Eifersucht geht gar nicht?

Dornheim: Jein. Einerseits ist es völlig normal eifersüchtig zu sein, weil man den Partner liebt und nicht verlieren will. Aber sobald die Eifersucht wichtiger wird als die Liebe, ist sie nicht in Ordnung. Denn Eifersucht ist kein Zeichen von Liebe, sondern nur deren Begleiterscheinung. Eine Beziehung basiert auf Vertrauen, nicht auf Kontrolle.

Ist ein Seitensprung eigentlich die Regel oder die Ausnahme in einer Beziehung?

Dornheim: Er passiert jedenfalls viel häufiger als man vielleicht annehmen würde. Und er geschieht häufig aus dem Bedürfnis heraus, aus einer Beziehung, die als allzu fest und unveränderlich wahrgenommen wird, auszubrechen und als attraktiv wahrgenommen zu werden und nicht als Mama. Bei Frauen ist das jedenfalls so.
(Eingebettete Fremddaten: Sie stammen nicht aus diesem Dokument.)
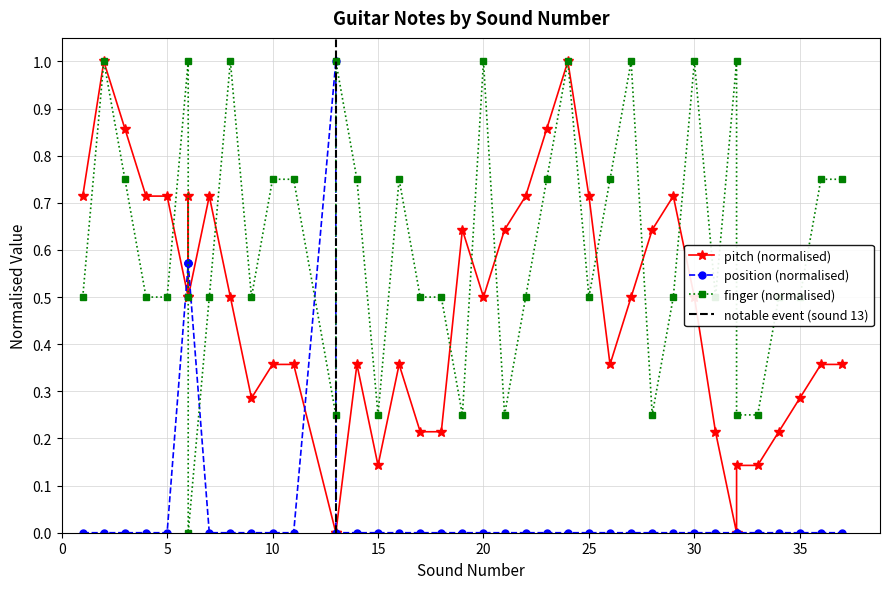

Which category has the highest value in the finger series?

2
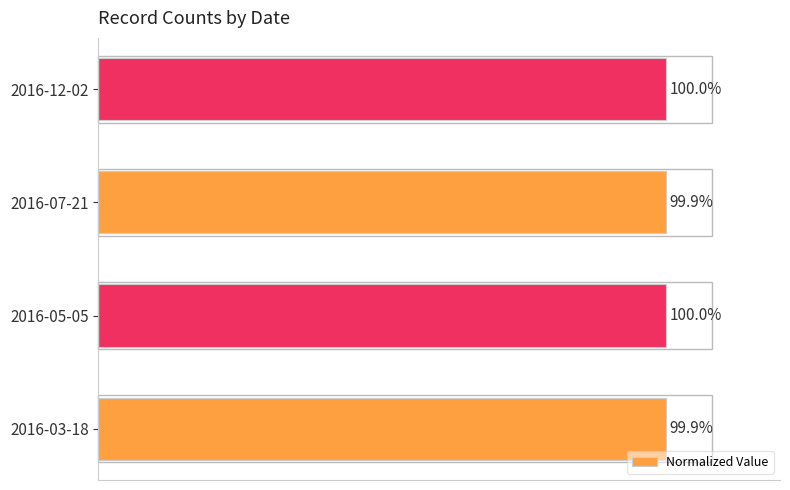

Between 2016-07-21 and 2016-12-02, which is larger?

2016-12-02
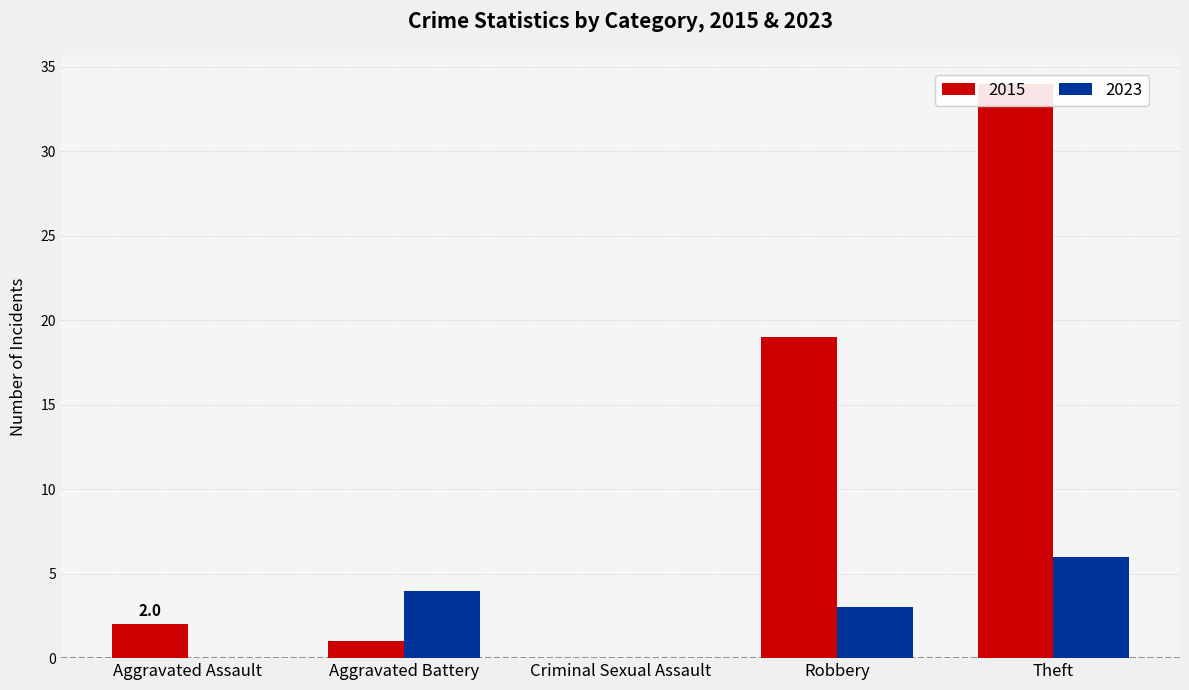

How many bars are there in each group?

2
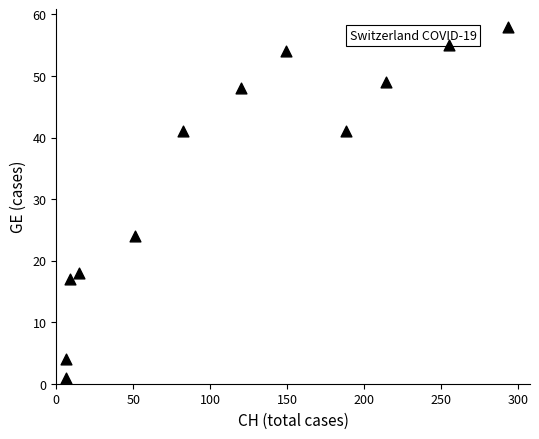

What Y value in the scatter plot is closest to 29?

24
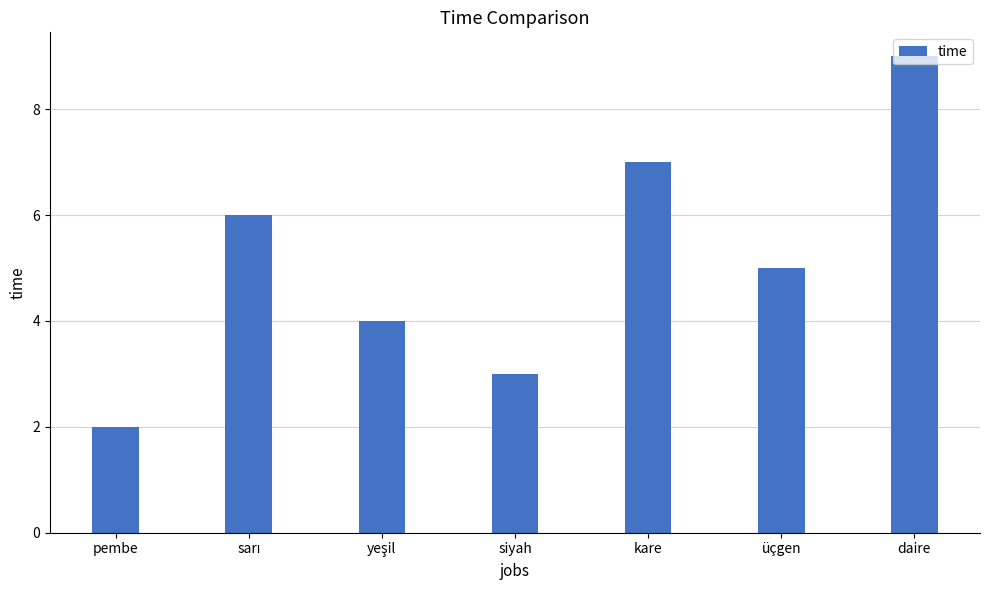

What is the sum of all values?

36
Welche Rolle spielt denn Sex in einer Beziehung?

Dornheim: Wenn ein Partner das Gefühl hat: Ich weiß, was jetzt kommt, es ist ja doch immer das Gleiche, dann sollte er das auch sagen. Der Königsweg ist immer, ein Anliegen auszusprechen. Abwechslung beim Sex ist wichtig, aber nicht um des Neuen willen, sondern um sich als Paar neu zu erleben. Es muss beiden gefallen, das Gespür weist den Weg.

Ticken Männer – als Teil einer Beziehung – anders als Frauen?

Dornheim: Ich kann da leider nicht anders als ein Klischee zu bedienen: Männer tun sich schwerer, Dinge auszusprechen. Wenn ein Paar zu mir in die Praxis kommt, dann fängt fast immer die Frau an zu reden. Bis ein Mann überhaupt zur Paarberatung geht, muss schon viel passiert sein. Möglicherweise folgen wir auch hier stereotypen Beispielen: Reflektiert James Bond jemals über seine Empfindungen? Nein, aber Frauen exponieren sich in Filmen ständig und sprechen über ihre Gefühle. Und all das prägt unsere Erwartungen und Vorstellungen.